Silk, Fire and Another Loss for Privacy

Our privacy is slowing eroding, at least in the sense that what we do is less private then it used to be. We’ve all know for some time that the phone company tracks all of our phone calls and that ISPs know something about our internet traffic. We accept that web servers record what pages we visit and when we visited them.

In the last couple of months we’ve learned that Facebook can track your habits across sites even after you log out, and mobile phone companies can track not only who you call but where you were. And it wasn’t secret that the OnStar system can track your vehicle’s location, speed and even whether you are wearing your seat belt, but only after complaints did they reverse part of the decision to sell that data to the highest bidder. At least you have to agree to their terms of service to be sold out.

Another chip out of our privacy was buried in the announcement of the Fire tablet. There are a number of things to like about the device, and much of the press is positive, but the what makes the Silk browser unique is also what disturbs me most. Here is what the Amazon themselves said (from the video):

The browser observes aggregate user behavior across a large number of sites. Our browser is capable of detecting these aggregate user behavior patterns and actually requesting the next page your are likely to need before you even know you need it.

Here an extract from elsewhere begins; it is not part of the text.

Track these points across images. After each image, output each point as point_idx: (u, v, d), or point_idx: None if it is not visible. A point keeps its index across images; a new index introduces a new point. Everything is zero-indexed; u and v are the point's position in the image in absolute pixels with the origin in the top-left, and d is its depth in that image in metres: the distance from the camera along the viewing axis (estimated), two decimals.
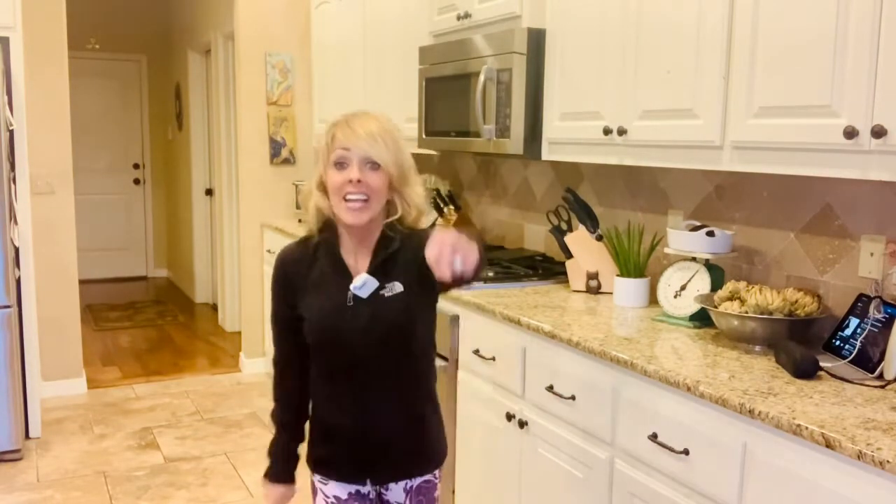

OK, I get caching and how through pre-fetching pages and optimizing images the browser will be a better performer, but that also means Amazon will be able to paint the clearest picture yet of what you’ve done on the web. Silk requires you to go through the AWS service which will reconstruct the page and all of its elements for you, so even connecting to a proxy server isn’t going to hide anything.

I hope Amazon allows users to opt-out of this part of the service, but I doubt it.